In Pixar/Disney’s latest animated film, a pre-teen Canadian girl named Mei has enough on her plate between her overbearing mother and adolescent life when she turns, without warning, into a red panda. This is because of a matrilineal curse, which her family keeps secret until she looks in the mirror and panda-monium ensues. For generations, the women experience the transformation, then undergo a ritual that tames the wild spiritedness within them and keeps it safe — but locked up in a trinket. Like some curses, what it really is is a superpower — but one that Mei’s family, as a custom, keeps in check and under wraps.

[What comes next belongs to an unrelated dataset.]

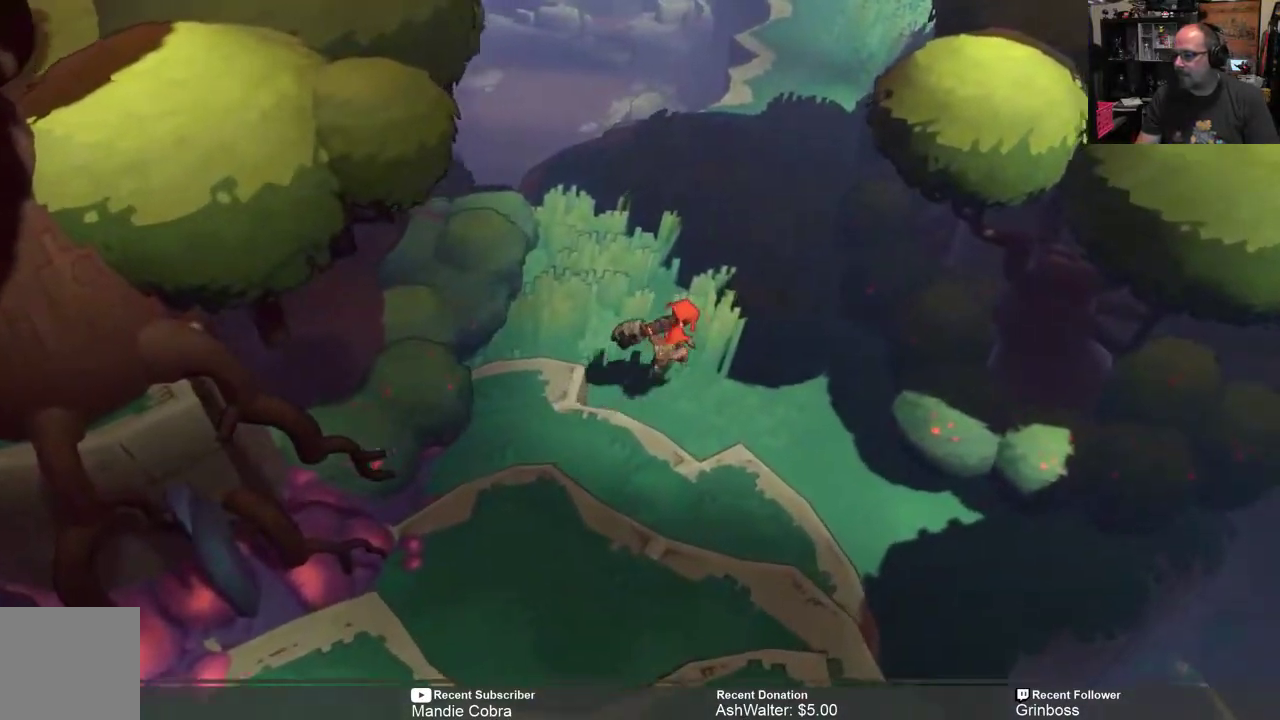
{"buttons": ["R2"], "left_stick": "up", "right_stick": "center", "events": []}
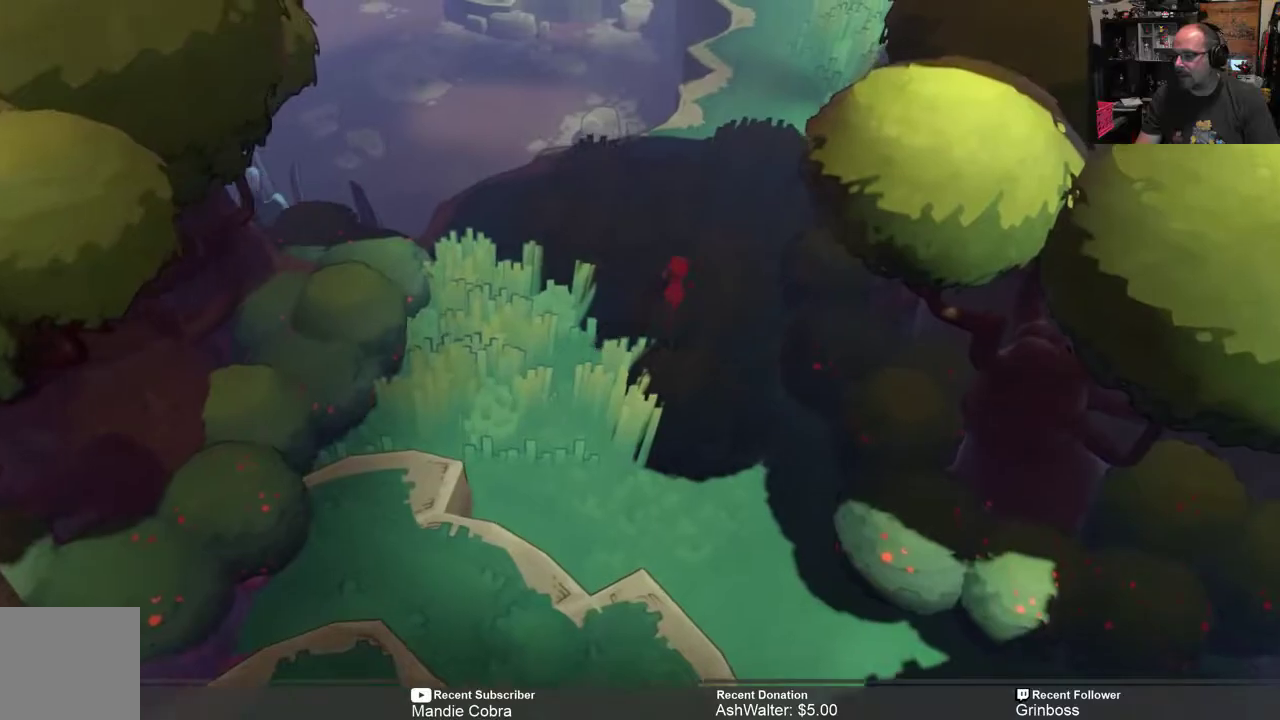
{"buttons": [], "left_stick": "center", "right_stick": "center", "events": [[200, "left_stick", "center"], [233, "R2", "up"], [400, "START", "down"], [500, "START", "up"]]}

In a scene early in the film, Mei’s mother thinks her daughter has gotten her first period and comes to her bathroom, bringing products she may need. They’ve clearly discussed the topic before. For some reason, the mother has talked to the child about the perfectly normal onset of puberty, but not about the highly anomalous onset of red pandahood. Turning Red normalises the first without any awkwardness at all. As those made uncomfortable by this scene have shown, destigmatising like this is still needed. This conservative approach dovetails with a racist one: some have vocalised that they find the Asian protagonist “unrelatable”, clearly not having read the memo that personal disconnection from a work of art is in no way a reflection on that work’s greatness. And Turning Red is, without a doubt, great.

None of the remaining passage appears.